**Excerpt to read**
[Start of section]

Fri May 8, 2026, 06:43 PM
5 hrs ago

Any evaluation from just about any program will tell you that in short order. Tolerance can often be a factor, but it isn't a mandatory pre-requisite or a universal symptom. Binge drinkers and shooters often have low tolerances, and abstain frequently.

Anything can become a dependency or addiction if it makes you feel or not feel a way you are after. It's what it does to your life, and your inability to stay stopped in spite of that which is addition.

You can talk about relativistic "severity" of addition by how many bottoms someone will endure to revisit it - loss of stature, job, family, jails, institutions, death - but steal little, steal big, it's stealing all the same.

The high you feel is just your body's reaction to a stimulus. Same with the withdrawal. It isn't the addition. It's agnostic chemistry. The drugs are just tools, some are just more dangerous than others.

[End of section]

Dataset entries:
[Start of section]

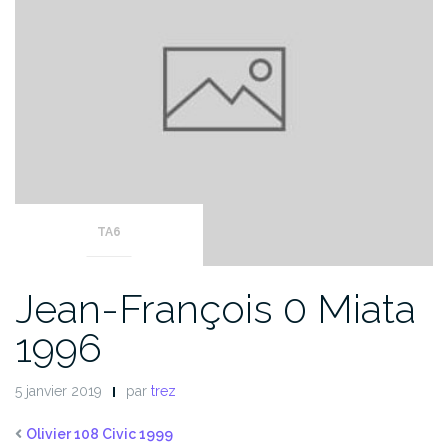
TA6
Jean-François 0 Miata
1996
5 janvier 2019
par
trez
Olivier 108 Civic 1999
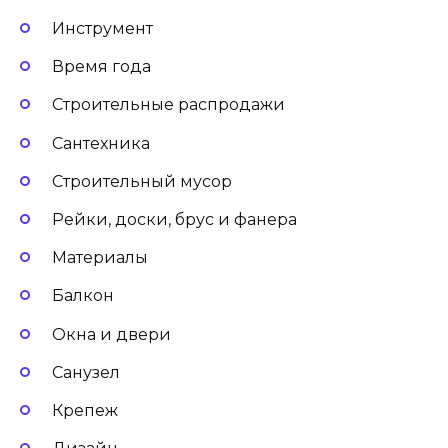
Инструмент
Время года
Строительные распродажи
Сантехника
Строительный мусор
Рейки, доски, брус и фанера
Материалы
Балкон
Окна и двери
Санузел
Крепеж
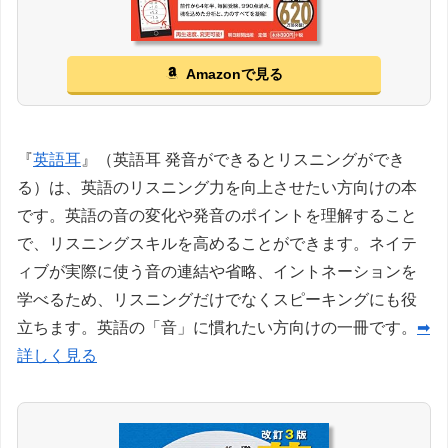
Amazonで見る
『
英語耳
』（英語耳 発音ができるとリスニングができ
る）は、英語のリスニング力を向上させたい方向けの本
です。英語の音の変化や発音のポイントを理解すること
で、リスニングスキルを高めることができます。ネイテ
ィブが実際に使う音の連結や省略、イントネーションを
学べるため、リスニングだけでなくスピーキングにも役
立ちます。英語の「音」に慣れたい方向けの一冊です。
➡
詳しく見る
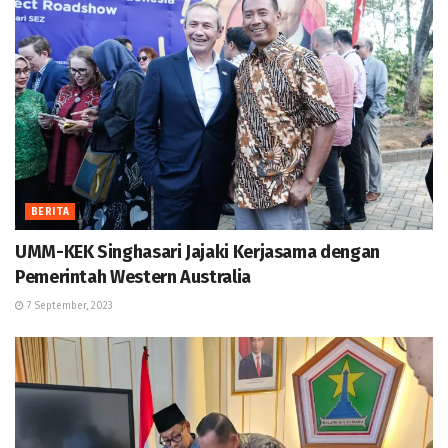
BERITA
UMM-KEK Singhasari Jajaki Kerjasama dengan
Pemerintah Western Australia
7 September, 2023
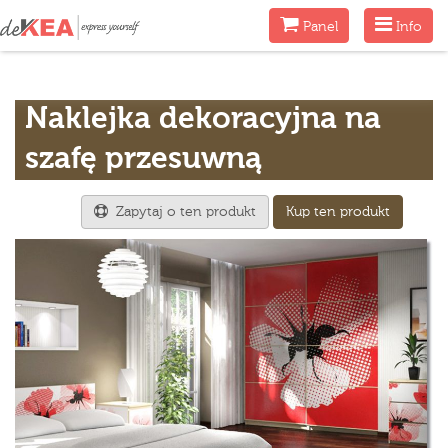
Menu
Menu
Panel
Info
Naklejka dekoracyjna na
szafę przesuwną
Zapytaj o ten produkt
Kup ten produkt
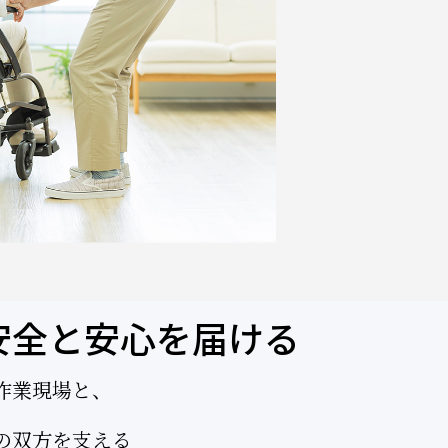
安全と安心を届ける
作業現場と、
の双方を支える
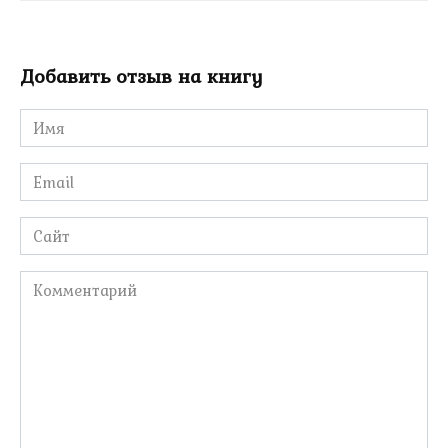
Добавить отзыв на книгу
Имя
*
Email
*
Сайт
Комментарий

[End of section]

**What to work on**
Please copy out the whole passage on addiction, word for word.

**Response area**
Fri May 8, 2026, 06:43 PM
5 hrs ago

Any evaluation from just about any program will tell you that in short order. Tolerance can often be a factor, but it isn't a mandatory pre-requisite or a universal symptom. Binge drinkers and shooters often have low tolerances, and abstain frequently.

Anything can become a dependency or addiction if it makes you feel or not feel a way you are after. It's what it does to your life, and your inability to stay stopped in spite of that which is addition.

You can talk about relativistic "severity" of addition by how many bottoms someone will endure to revisit it - loss of stature, job, family, jails, institutions, death - but steal little, steal big, it's stealing all the same.

The high you feel is just your body's reaction to a stimulus. Same with the withdrawal. It isn't the addition. It's agnostic chemistry. The drugs are just tools, some are just more dangerous than others.